The Ministry of Industry, Trade and MSMEs (Spanish: Ministerio de Industria, Comercio y Mipymes) of the Dominican Republic is a government institution in charge of formulating, evaluating and supervising the country's policies, plans and projects related to industries, exporting, internal trade, external trade, industrial zones and micro, small and medium-sized enterprises (MSMEs). It also manages the country's oil reserves and other fuels.

This office appeared with its current functions on 1966 as the Secretary of State of Industry and Trade (Secretaría de Estado de Industria y Comercio). Its headquarters are located at Santo Domingo. Its Minister is Víctor (Ito) Bisonó, since August 16, 2020.

History 
The origin of this Ministry is connected to the Ministry of Finance, found on the first Dominican Constitution, signed on November 6, 1844. This document specified that:A few days later, on November 14, 1844, the office was officially created as the Secretary of State of Finance and Trade (Secretaría de Estado de Hacienda y Comercio), being its first ministre-secretary Ricardo Miura.

Information shown »

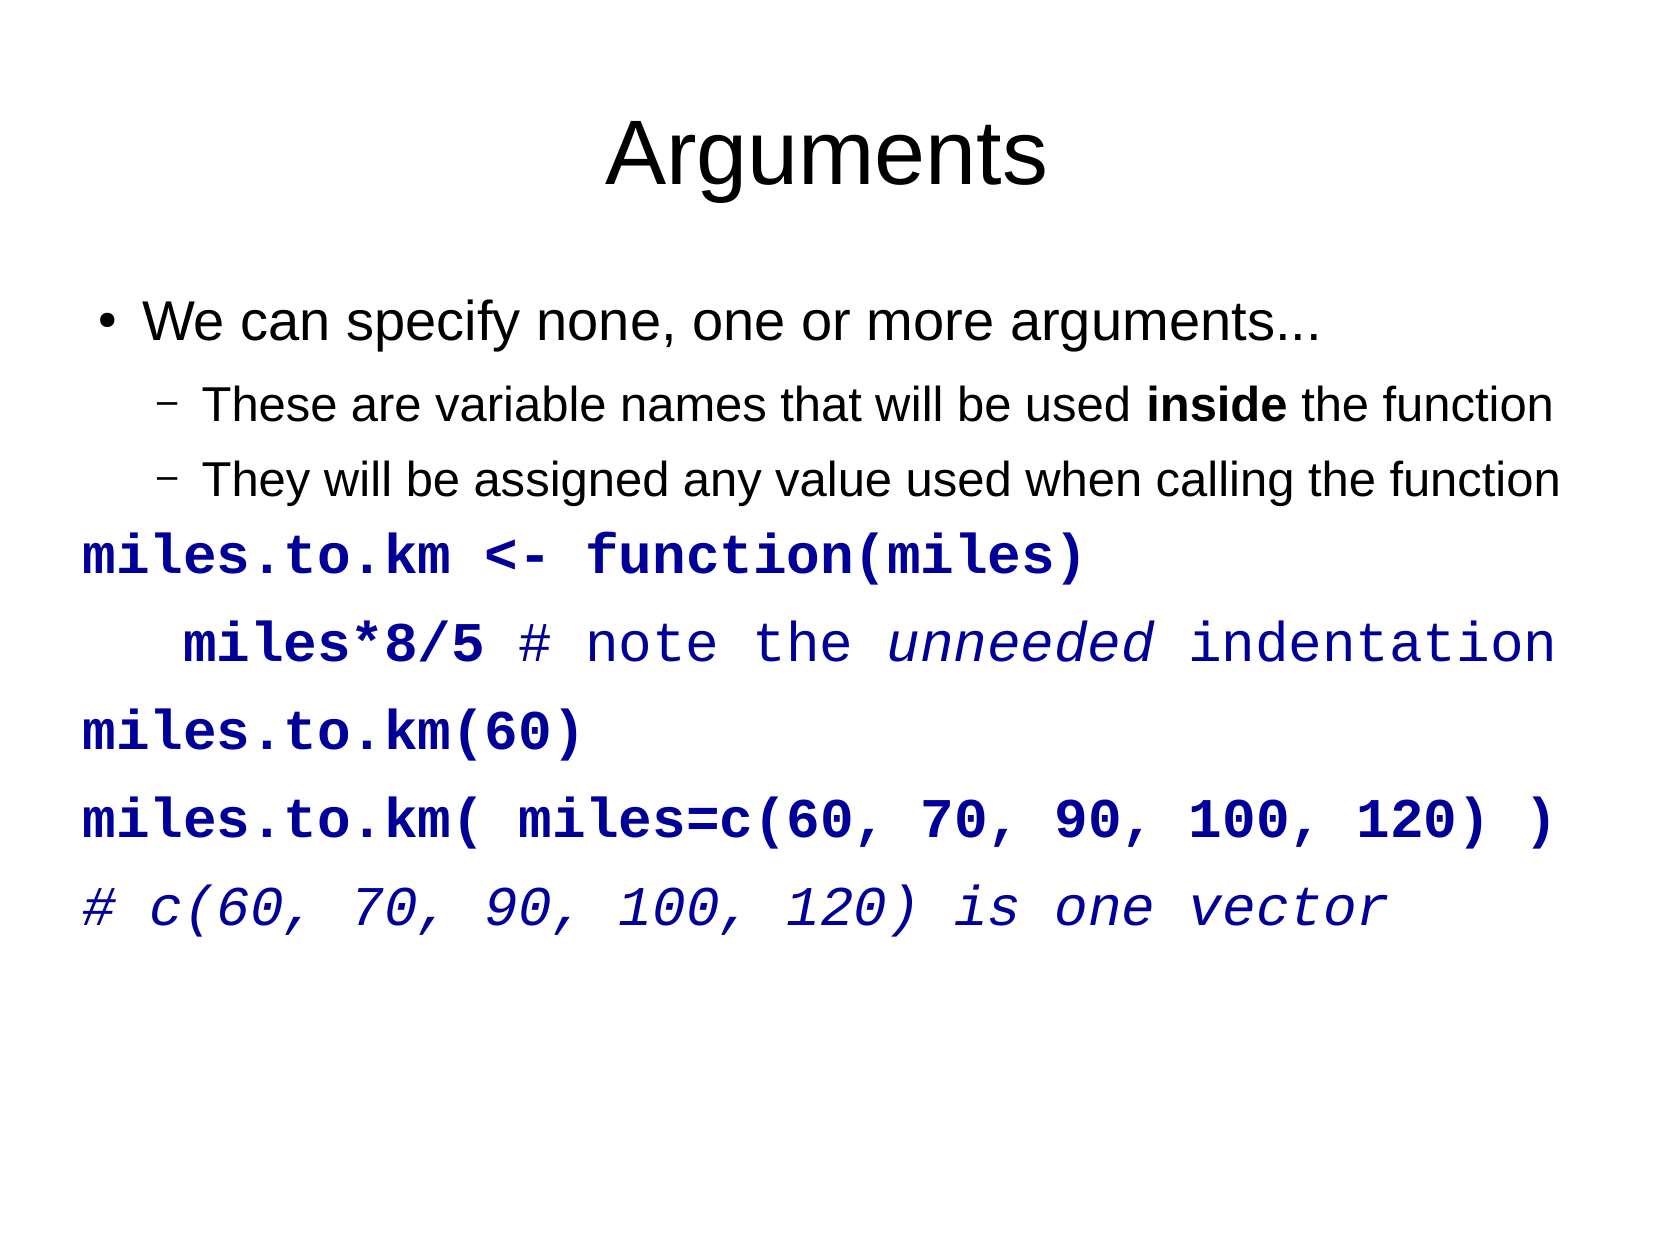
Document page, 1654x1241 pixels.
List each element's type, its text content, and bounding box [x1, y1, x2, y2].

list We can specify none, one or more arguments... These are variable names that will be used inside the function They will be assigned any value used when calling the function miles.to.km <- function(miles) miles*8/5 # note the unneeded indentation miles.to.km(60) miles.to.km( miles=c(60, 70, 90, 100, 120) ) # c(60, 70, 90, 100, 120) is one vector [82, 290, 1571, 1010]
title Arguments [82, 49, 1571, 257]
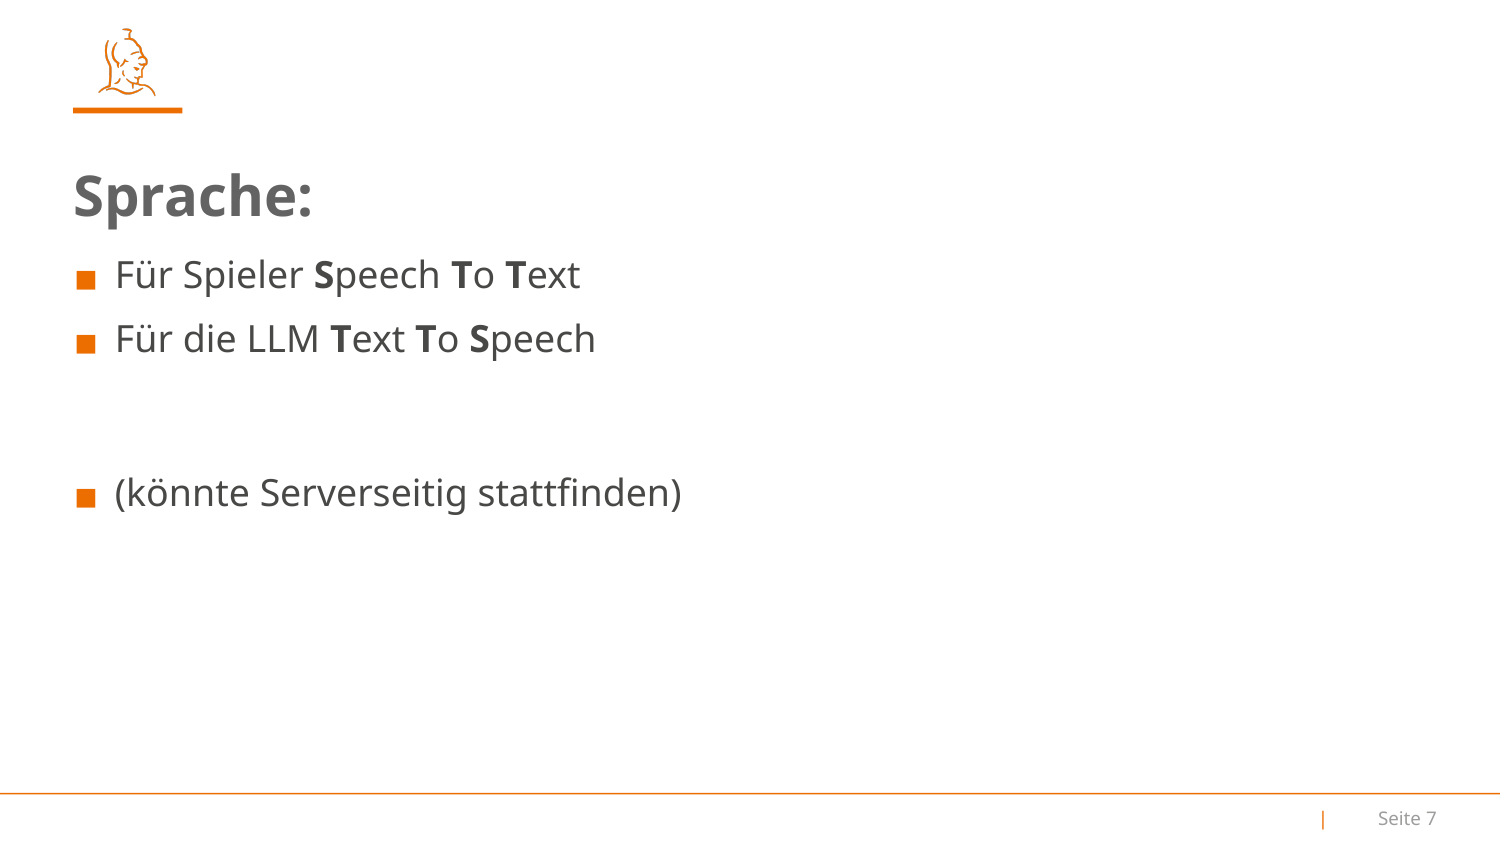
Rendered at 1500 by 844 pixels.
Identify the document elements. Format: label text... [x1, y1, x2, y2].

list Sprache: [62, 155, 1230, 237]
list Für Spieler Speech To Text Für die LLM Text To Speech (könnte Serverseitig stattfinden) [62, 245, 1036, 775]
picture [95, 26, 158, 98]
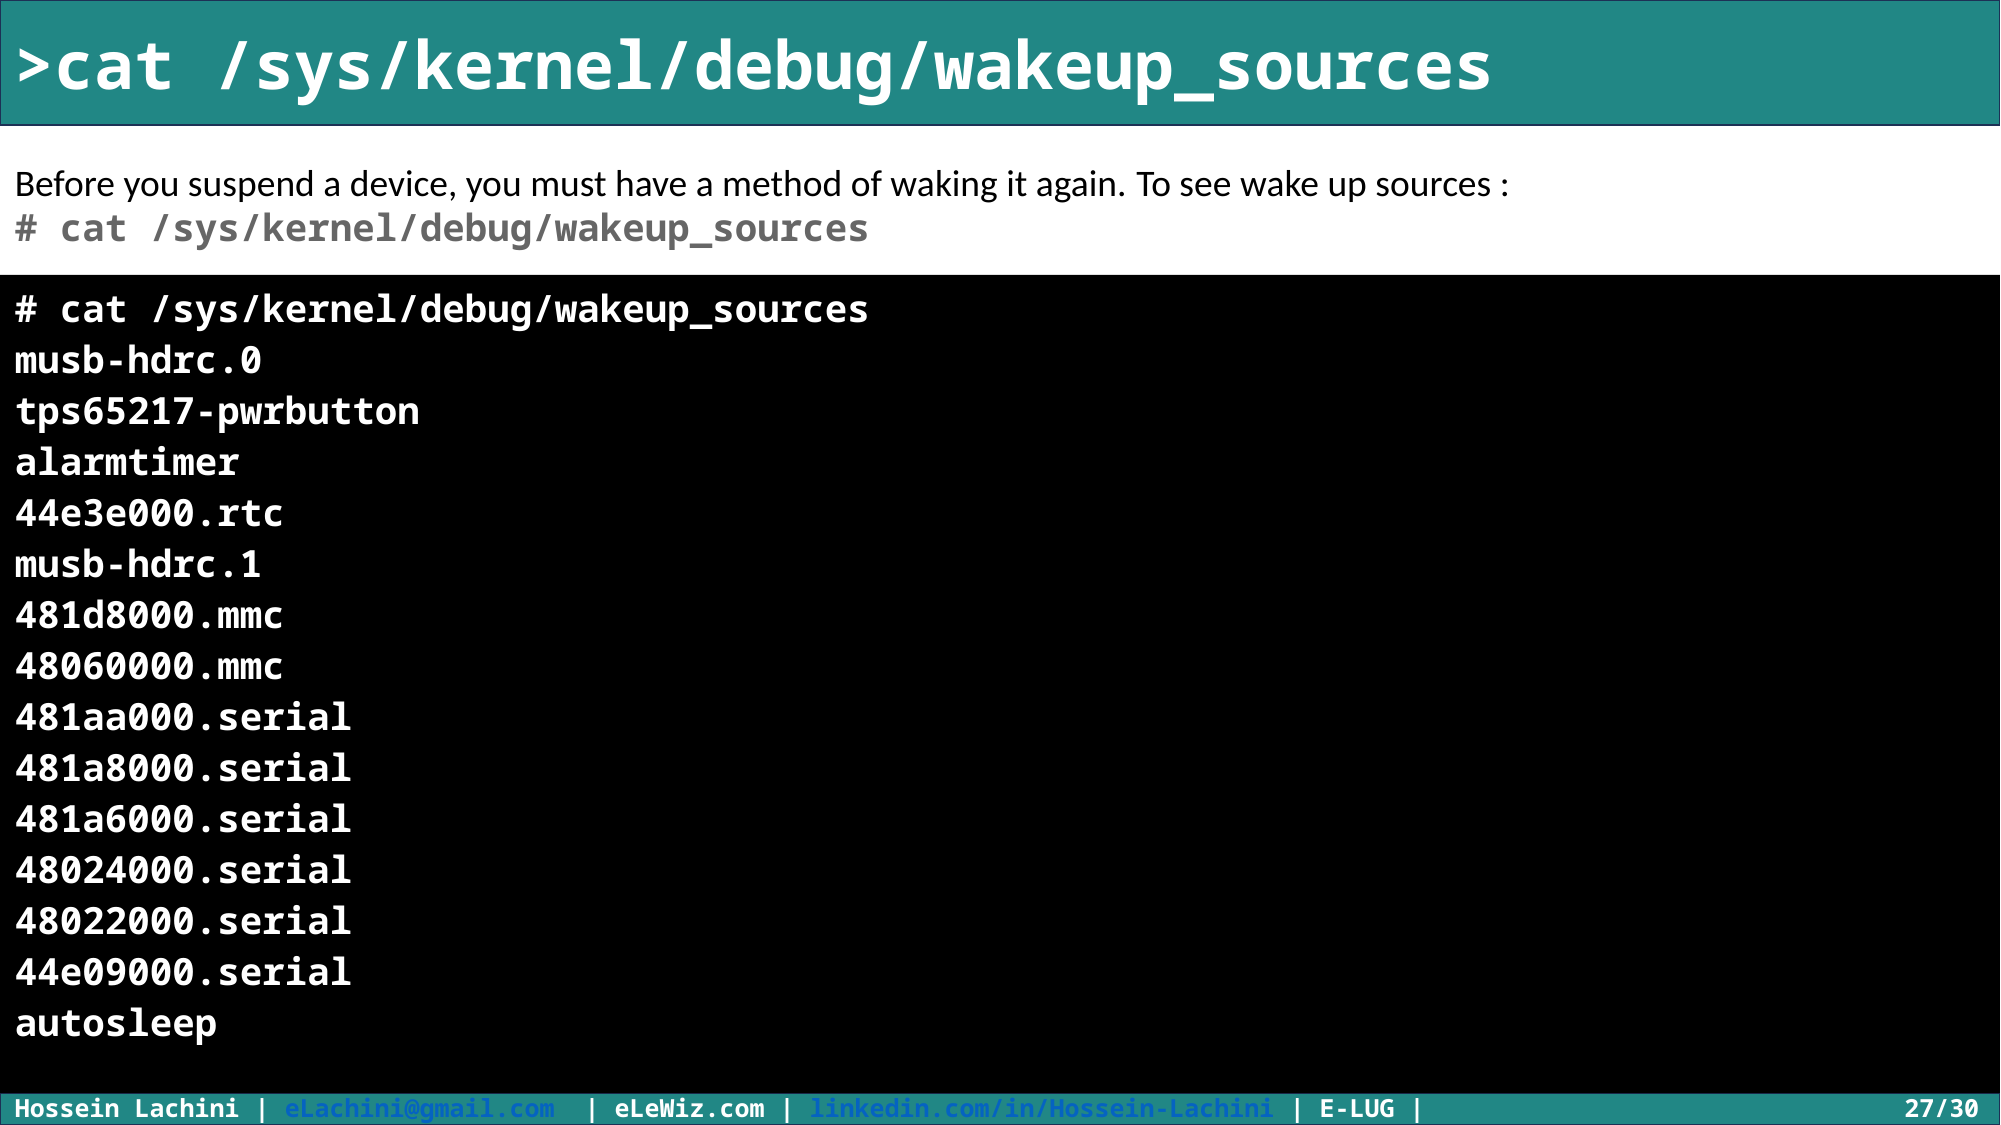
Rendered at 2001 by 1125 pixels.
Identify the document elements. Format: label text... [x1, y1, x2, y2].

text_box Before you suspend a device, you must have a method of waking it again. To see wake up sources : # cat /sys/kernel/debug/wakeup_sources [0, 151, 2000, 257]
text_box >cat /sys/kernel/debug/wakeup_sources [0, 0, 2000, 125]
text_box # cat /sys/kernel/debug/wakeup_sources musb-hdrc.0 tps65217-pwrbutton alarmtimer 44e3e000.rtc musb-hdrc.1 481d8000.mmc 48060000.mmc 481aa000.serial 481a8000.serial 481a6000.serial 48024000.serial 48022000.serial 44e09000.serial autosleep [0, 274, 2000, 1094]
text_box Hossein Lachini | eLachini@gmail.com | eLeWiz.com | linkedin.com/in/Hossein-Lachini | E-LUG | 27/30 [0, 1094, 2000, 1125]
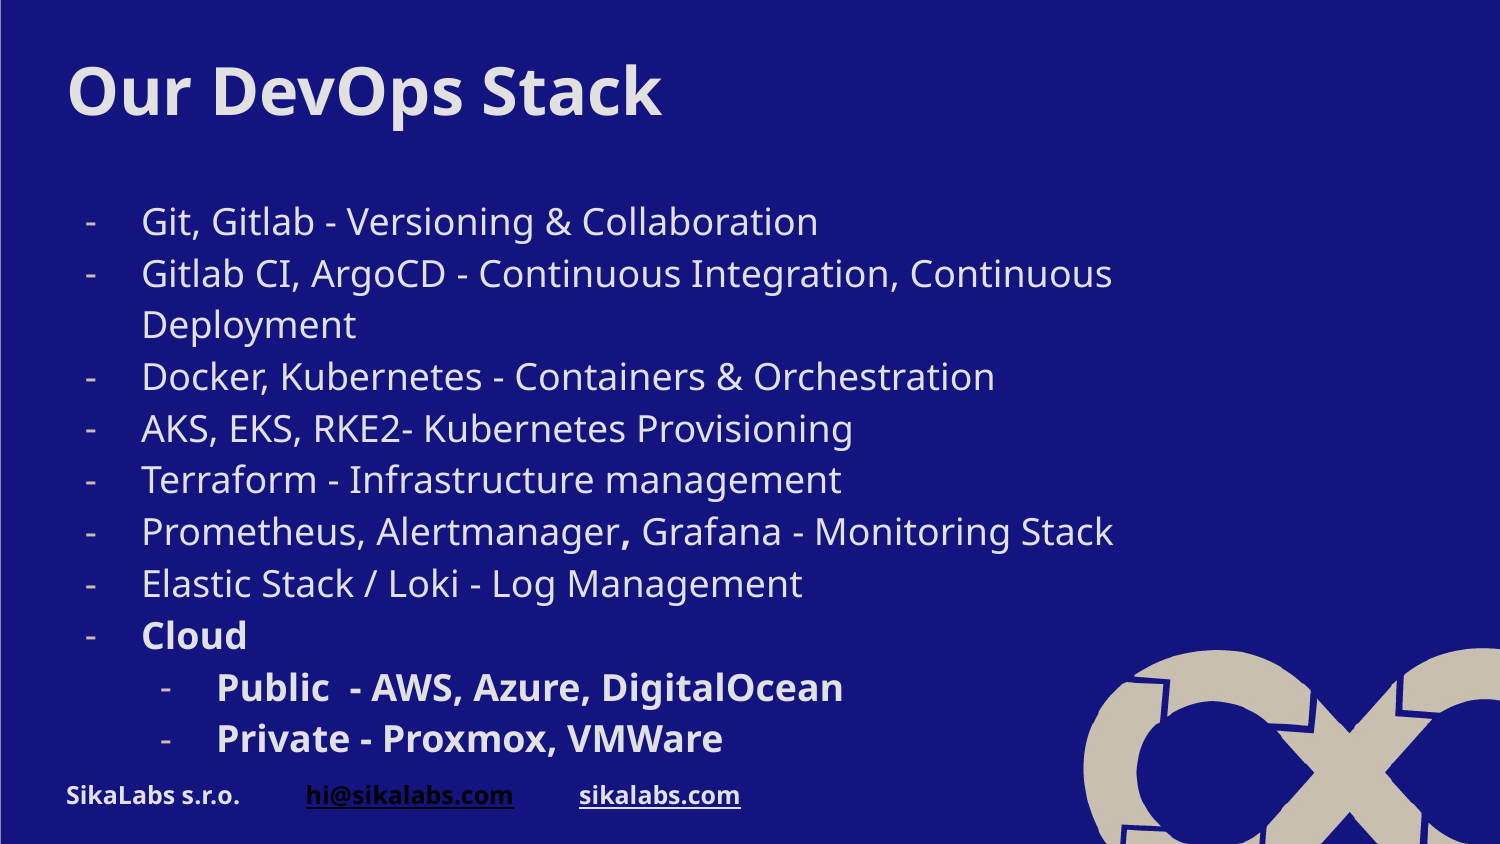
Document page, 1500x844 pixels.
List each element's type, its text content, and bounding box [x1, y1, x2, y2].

What to do »
A: According to the passage on the Dominican ministry, who has been its Minister since August 16, 2020?
B: Summarize the passage on the Dominican ministry in two sentences.
The material has no connection to the passage on the Dominican ministry.

Results »
A: Víctor (Ito) Bisonó.

B: The Ministry of Industry, Trade and MSMEs of the Dominican Republic is headquartered in Santo Domingo and formulates, evaluates and supervises the country's policies, plans and projects on industries, exporting, internal and external trade, industrial zones and MSMEs, and it also manages the country's oil reserves and other fuels. It took on its current functions in 1966 as the Secretary of State of Industry and Trade, and its origin is connected to the Ministry of Finance found in the first Dominican Constitution of 1844.